Fitch Ratings says China's banking sector faces growing risks from small banks' aggressive issuance of wealth management products (WMPs) to attract and retain depositors. WMPs are akin to time deposits, but the interest rates can be set freely by banks. As competition for deposits has intensified, Chinese banks, particularly small non-state-owned entities, have been rapidly expanding their WMP offerings.
At end-Q212, WMPs stood at an estimated CNY10.4trn, or 11.5% of total deposits, largely unchanged from Q112. However, unlike the past, recent issuance has been driven by non-state banks, while state banks have been reining in activity.
"There was a dramatic shift in issuance patterns in Q212, with state banks' posting a CNY1trn contraction and small banks posting a nearly equivalent rise," said Charlene Chu, Head of Chinese banks' ratings at Fitch.

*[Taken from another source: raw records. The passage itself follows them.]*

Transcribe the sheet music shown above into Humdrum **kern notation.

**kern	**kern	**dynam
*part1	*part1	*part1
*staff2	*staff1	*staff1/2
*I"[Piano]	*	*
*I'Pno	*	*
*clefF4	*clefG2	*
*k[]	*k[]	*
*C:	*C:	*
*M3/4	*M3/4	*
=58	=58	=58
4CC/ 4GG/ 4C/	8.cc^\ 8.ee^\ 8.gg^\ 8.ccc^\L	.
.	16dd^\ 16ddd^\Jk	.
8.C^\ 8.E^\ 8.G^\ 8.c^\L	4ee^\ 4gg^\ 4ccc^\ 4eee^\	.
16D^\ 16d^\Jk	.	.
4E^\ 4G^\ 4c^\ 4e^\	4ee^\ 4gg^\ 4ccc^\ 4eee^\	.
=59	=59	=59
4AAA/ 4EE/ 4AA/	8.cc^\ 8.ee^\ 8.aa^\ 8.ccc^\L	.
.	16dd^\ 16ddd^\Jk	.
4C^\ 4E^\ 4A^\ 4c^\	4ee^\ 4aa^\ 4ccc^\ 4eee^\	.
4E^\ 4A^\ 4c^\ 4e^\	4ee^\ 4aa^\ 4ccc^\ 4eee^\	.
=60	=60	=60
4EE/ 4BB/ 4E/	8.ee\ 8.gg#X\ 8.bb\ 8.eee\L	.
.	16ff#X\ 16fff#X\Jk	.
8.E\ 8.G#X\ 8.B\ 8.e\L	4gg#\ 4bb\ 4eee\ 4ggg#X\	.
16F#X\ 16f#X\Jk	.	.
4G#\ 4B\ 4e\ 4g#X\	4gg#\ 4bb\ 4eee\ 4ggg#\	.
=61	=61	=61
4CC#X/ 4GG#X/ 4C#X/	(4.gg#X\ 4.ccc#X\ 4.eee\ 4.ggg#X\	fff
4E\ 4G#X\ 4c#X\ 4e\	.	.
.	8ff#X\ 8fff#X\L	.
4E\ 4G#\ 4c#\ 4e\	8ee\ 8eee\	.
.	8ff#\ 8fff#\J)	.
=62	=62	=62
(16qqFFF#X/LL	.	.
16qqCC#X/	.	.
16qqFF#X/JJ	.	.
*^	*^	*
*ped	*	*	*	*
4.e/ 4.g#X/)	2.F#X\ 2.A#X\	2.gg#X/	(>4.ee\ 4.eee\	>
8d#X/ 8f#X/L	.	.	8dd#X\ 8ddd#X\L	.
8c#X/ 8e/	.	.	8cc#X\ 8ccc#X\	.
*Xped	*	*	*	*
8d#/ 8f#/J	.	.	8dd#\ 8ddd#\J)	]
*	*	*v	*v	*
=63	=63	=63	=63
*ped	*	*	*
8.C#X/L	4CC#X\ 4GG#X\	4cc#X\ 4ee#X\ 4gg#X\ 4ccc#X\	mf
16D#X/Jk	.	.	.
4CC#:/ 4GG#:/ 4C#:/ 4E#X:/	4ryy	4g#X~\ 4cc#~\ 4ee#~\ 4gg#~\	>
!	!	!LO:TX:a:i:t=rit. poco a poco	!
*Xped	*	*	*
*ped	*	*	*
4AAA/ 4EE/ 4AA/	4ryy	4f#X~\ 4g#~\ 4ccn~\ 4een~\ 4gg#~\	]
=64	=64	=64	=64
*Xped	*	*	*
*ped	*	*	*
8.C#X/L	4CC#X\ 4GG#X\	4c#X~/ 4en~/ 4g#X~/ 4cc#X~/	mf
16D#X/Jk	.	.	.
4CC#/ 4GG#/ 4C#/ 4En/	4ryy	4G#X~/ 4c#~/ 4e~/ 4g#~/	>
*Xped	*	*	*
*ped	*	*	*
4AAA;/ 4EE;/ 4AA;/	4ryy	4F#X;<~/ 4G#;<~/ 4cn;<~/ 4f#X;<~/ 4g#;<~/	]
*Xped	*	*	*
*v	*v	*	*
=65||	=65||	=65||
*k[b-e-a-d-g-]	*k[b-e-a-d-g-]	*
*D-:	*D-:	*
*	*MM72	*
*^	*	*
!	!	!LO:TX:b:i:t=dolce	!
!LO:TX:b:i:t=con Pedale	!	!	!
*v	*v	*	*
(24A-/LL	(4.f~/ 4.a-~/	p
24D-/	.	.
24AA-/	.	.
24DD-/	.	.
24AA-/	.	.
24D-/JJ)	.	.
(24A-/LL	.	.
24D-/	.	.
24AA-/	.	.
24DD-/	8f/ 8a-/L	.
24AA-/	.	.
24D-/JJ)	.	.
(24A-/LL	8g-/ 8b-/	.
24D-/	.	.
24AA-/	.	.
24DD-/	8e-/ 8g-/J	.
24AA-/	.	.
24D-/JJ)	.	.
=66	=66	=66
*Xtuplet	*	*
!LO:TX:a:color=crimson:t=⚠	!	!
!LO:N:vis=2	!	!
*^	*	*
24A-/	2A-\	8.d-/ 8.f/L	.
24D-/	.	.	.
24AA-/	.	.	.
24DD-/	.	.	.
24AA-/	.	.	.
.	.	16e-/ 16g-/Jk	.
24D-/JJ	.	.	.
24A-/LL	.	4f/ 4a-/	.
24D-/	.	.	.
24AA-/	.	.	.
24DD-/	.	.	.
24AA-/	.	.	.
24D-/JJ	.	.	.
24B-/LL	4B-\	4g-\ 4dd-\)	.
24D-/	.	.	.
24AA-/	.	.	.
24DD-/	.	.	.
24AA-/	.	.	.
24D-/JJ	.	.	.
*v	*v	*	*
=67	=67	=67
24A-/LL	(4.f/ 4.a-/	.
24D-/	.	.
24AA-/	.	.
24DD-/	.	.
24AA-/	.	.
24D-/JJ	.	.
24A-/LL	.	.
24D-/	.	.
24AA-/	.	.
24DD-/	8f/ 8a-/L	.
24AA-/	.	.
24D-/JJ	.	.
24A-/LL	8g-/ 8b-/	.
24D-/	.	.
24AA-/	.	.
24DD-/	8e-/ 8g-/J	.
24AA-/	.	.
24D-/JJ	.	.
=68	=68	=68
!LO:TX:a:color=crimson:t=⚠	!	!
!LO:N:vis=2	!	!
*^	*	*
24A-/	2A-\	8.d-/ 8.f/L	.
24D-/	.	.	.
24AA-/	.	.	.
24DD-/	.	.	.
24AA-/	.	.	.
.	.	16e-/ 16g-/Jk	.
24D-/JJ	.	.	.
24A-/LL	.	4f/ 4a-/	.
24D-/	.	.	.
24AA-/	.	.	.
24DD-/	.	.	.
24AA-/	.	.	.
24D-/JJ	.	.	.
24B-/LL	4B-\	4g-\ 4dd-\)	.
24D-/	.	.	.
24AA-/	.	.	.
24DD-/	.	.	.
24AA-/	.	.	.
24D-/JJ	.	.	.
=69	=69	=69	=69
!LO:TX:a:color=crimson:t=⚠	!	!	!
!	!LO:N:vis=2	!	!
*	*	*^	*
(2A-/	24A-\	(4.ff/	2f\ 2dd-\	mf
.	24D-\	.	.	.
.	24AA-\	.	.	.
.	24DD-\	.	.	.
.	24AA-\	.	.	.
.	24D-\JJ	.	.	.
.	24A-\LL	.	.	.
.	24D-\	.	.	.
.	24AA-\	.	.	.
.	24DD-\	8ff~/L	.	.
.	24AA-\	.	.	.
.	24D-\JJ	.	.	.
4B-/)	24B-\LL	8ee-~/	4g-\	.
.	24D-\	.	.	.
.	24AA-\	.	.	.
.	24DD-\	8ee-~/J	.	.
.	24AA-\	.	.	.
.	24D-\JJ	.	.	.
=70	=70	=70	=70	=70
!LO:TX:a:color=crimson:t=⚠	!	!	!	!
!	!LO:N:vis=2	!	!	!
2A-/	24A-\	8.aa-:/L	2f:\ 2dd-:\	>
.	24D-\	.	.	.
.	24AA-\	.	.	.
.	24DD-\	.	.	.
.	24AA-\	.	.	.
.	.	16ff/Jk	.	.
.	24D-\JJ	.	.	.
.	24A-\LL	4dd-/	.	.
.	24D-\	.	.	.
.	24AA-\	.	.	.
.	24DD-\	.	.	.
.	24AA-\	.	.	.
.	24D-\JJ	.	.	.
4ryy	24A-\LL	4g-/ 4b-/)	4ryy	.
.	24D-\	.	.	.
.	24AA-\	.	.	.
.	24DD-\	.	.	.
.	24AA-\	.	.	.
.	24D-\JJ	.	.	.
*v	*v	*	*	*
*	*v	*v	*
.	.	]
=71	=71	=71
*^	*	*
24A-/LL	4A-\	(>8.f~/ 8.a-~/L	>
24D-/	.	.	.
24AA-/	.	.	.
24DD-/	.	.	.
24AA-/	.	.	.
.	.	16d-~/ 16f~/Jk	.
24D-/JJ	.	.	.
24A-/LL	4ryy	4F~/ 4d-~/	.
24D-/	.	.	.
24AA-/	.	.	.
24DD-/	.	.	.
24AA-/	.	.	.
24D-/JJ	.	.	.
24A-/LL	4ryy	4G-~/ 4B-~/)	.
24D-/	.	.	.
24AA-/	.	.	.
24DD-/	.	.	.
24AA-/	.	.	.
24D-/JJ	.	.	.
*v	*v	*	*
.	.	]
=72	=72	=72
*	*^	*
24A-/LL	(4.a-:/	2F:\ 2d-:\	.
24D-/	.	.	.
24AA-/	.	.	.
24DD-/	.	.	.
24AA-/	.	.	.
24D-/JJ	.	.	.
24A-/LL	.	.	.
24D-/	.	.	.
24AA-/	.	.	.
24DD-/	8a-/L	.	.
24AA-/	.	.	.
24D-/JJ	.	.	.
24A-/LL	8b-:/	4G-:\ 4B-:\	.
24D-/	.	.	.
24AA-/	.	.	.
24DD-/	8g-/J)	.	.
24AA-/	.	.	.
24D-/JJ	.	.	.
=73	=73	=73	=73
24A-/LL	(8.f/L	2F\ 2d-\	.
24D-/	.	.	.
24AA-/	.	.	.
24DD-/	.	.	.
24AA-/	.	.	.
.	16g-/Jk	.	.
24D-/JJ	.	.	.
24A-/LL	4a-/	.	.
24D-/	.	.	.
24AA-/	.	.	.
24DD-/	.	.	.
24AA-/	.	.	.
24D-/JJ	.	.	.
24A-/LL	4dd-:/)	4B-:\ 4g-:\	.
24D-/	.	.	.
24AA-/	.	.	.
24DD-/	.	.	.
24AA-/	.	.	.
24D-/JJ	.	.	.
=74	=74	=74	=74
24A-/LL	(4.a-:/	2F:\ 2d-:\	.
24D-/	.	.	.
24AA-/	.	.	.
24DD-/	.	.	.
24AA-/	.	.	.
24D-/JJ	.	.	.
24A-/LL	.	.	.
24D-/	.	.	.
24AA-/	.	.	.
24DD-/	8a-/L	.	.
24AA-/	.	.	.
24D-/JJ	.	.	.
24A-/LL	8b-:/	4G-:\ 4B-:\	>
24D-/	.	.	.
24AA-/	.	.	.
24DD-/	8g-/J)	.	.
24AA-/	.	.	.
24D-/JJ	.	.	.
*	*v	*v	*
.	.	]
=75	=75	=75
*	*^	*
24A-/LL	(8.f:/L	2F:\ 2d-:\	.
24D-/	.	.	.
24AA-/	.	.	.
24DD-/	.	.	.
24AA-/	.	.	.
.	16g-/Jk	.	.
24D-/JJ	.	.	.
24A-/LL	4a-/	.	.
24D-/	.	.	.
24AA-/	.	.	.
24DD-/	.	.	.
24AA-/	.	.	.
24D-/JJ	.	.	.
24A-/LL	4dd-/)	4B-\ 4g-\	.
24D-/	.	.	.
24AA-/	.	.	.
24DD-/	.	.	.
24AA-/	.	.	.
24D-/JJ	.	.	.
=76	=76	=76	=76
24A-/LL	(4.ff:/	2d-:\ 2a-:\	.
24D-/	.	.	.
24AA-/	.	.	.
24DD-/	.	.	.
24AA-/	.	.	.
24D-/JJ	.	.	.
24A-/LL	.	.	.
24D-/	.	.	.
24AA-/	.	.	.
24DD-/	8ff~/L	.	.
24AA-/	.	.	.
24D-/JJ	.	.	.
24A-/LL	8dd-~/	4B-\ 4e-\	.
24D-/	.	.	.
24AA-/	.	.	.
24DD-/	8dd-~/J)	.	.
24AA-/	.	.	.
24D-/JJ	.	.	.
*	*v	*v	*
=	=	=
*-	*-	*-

Small banks' weaker funding and liquidity relative to state-owned peers could make them more susceptible to WMP repayment issues.
"The fact that smaller, less resilient banks are now driving activity means that overall WMP risks are rising," said Chu.
According to Fitch, liquidity risk is the paramount concern for WMPs, but product credit risk also remains an issue.
"Regulators have cracked down on the amount of loans moving into products, but a myriad of credit-related assets disguised as non-credit still appear," Chu said.